---------- Provided data ----------

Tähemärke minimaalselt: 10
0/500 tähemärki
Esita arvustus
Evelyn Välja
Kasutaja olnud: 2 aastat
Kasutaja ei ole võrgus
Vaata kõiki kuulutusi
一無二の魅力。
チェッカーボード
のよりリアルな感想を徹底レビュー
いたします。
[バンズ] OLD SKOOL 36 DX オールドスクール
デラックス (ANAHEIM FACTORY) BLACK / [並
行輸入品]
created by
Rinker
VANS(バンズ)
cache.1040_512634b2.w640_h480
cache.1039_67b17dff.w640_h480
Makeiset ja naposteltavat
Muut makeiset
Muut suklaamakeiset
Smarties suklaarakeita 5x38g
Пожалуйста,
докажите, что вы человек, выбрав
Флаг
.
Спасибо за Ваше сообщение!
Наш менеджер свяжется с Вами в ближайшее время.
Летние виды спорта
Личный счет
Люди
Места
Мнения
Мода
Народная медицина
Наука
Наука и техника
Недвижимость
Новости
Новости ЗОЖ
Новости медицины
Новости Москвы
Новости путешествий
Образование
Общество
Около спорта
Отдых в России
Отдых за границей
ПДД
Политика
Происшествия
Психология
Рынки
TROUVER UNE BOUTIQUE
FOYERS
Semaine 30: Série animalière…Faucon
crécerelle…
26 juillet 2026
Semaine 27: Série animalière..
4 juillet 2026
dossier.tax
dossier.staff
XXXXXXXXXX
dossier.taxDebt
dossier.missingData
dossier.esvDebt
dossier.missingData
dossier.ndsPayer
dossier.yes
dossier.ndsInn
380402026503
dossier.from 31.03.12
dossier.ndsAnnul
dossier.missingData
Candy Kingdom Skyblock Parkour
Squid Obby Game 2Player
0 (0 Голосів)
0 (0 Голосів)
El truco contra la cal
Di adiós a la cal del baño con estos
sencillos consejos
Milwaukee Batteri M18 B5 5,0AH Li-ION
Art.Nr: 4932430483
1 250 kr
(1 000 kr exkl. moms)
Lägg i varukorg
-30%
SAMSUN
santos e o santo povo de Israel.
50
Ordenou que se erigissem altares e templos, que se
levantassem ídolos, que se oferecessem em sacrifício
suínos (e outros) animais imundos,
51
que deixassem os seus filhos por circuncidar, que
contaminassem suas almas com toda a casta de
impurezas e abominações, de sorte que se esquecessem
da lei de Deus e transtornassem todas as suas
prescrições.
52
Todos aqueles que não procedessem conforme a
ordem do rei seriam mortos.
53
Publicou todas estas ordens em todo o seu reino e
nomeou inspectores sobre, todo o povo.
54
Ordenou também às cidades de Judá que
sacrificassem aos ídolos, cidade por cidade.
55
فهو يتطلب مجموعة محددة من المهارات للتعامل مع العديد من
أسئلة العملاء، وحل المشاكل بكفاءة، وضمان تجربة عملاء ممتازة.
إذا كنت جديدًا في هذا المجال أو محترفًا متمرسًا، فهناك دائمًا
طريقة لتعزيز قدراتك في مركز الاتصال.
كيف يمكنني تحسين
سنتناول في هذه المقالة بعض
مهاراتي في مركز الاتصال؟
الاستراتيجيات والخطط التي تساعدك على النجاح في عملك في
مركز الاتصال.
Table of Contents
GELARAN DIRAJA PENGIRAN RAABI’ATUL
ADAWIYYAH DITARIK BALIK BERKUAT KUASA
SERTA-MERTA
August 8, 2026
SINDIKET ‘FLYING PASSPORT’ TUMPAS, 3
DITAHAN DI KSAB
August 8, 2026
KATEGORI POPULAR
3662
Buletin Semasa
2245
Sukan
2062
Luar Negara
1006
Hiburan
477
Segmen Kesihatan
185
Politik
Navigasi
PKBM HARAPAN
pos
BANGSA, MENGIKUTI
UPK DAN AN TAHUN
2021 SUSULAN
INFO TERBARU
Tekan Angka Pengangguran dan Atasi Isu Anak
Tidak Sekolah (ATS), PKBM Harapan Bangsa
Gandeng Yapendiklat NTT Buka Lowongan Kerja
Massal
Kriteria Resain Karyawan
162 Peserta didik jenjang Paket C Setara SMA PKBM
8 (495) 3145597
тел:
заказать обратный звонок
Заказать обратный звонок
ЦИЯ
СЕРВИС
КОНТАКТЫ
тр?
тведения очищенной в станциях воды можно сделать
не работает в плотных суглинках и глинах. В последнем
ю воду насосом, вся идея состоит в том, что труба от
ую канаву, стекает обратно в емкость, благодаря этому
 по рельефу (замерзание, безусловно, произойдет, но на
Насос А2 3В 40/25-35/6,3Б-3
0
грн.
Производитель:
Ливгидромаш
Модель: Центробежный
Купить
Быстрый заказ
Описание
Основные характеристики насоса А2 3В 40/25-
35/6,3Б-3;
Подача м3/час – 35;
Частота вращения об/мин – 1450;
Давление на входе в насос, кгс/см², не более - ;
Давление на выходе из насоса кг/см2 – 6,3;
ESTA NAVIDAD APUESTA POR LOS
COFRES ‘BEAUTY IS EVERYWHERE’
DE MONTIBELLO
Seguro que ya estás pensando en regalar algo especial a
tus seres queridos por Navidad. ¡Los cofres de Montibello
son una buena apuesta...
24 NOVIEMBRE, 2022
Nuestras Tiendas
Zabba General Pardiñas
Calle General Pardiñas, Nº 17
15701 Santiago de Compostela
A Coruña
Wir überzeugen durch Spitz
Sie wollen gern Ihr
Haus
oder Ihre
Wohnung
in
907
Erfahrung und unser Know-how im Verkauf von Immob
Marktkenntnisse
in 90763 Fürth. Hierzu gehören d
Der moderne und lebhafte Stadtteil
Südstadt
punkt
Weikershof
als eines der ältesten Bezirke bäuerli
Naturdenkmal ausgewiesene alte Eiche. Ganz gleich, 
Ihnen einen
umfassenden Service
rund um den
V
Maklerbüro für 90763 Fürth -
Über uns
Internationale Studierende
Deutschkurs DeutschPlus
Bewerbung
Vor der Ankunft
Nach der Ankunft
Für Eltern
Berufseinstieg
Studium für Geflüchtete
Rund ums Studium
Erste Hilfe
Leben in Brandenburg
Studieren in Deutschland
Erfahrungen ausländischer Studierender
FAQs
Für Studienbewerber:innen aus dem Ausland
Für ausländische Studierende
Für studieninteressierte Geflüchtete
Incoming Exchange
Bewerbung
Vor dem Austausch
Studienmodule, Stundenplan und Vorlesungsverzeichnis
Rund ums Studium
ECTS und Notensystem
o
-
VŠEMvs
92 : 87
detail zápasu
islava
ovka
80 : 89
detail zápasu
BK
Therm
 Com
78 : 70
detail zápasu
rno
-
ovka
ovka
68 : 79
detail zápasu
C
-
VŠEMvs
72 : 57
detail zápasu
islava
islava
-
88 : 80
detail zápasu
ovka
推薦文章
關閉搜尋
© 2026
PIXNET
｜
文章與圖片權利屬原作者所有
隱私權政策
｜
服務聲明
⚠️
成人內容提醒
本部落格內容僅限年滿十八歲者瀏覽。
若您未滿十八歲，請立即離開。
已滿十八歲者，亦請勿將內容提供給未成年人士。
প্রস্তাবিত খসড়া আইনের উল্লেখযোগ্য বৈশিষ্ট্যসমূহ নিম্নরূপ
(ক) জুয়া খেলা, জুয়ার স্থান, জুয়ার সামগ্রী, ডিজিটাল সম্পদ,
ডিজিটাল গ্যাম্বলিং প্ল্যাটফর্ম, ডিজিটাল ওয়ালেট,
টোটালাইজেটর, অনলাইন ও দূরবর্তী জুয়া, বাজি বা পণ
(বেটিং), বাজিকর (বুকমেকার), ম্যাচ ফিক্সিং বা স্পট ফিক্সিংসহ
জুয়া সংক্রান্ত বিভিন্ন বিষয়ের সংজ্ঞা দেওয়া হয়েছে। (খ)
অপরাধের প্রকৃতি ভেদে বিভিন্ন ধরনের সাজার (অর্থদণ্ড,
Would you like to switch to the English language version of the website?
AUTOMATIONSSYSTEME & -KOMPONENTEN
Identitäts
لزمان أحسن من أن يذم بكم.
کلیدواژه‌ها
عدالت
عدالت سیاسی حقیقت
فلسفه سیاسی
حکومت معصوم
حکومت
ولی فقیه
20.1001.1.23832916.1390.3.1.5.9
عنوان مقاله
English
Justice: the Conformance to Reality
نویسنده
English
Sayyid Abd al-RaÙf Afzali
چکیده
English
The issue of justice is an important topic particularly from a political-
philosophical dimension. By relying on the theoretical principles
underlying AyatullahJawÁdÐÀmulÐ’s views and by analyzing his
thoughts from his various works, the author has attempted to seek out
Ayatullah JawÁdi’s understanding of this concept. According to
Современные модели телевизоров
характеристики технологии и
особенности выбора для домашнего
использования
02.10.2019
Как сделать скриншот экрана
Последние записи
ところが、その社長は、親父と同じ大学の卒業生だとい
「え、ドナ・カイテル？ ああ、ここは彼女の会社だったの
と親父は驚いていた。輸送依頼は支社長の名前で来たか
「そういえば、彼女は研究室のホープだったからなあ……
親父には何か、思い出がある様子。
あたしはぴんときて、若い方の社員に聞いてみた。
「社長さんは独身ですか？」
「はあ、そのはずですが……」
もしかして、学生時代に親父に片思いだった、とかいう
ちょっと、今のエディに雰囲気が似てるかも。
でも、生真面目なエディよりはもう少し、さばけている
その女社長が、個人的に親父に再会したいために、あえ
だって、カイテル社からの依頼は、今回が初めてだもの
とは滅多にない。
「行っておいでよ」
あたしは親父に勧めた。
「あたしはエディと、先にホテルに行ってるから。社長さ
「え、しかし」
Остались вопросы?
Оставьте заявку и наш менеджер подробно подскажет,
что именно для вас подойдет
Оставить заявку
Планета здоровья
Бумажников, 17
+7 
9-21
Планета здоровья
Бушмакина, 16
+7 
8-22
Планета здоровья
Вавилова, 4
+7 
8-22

----------

▶ **Task to carry out**
Reproduce the entries from the first line through the line containing "El truco contra la cal", renaming "dossier.missingData" to "dossier.noData" wherever it occurs and leaving everything else unchanged. Give only those lines.

▶ **The answer**
Tähemärke minimaalselt: 10
0/500 tähemärki
Esita arvustus
Evelyn Välja
Kasutaja olnud: 2 aastat
Kasutaja ei ole võrgus
Vaata kõiki kuulutusi
一無二の魅力。
チェッカーボード
のよりリアルな感想を徹底レビュー
いたします。
[バンズ] OLD SKOOL 36 DX オールドスクール
デラックス (ANAHEIM FACTORY) BLACK / [並
行輸入品]
created by
Rinker
VANS(バンズ)
cache.1040_512634b2.w640_h480
cache.1039_67b17dff.w640_h480
Makeiset ja naposteltavat
Muut makeiset
Muut suklaamakeiset
Smarties suklaarakeita 5x38g
Пожалуйста,
докажите, что вы человек, выбрав
Флаг
.
Спасибо за Ваше сообщение!
Наш менеджер свяжется с Вами в ближайшее время.
Летние виды спорта
Личный счет
Люди
Места
Мнения
Мода
Народная медицина
Наука
Наука и техника
Недвижимость
Новости
Новости ЗОЖ
Новости медицины
Новости Москвы
Новости путешествий
Образование
Общество
Около спорта
Отдых в России
Отдых за границей
ПДД
Политика
Происшествия
Психология
Рынки
TROUVER UNE BOUTIQUE
FOYERS
Semaine 30: Série animalière…Faucon
crécerelle…
26 juillet 2026
Semaine 27: Série animalière..
4 juillet 2026
dossier.tax
dossier.staff
XXXXXXXXXX
dossier.taxDebt
dossier.noData
dossier.esvDebt
dossier.noData
dossier.ndsPayer
dossier.yes
dossier.ndsInn
380402026503
dossier.from 31.03.12
dossier.ndsAnnul
dossier.noData
Candy Kingdom Skyblock Parkour
Squid Obby Game 2Player
0 (0 Голосів)
0 (0 Голосів)
El truco contra la cal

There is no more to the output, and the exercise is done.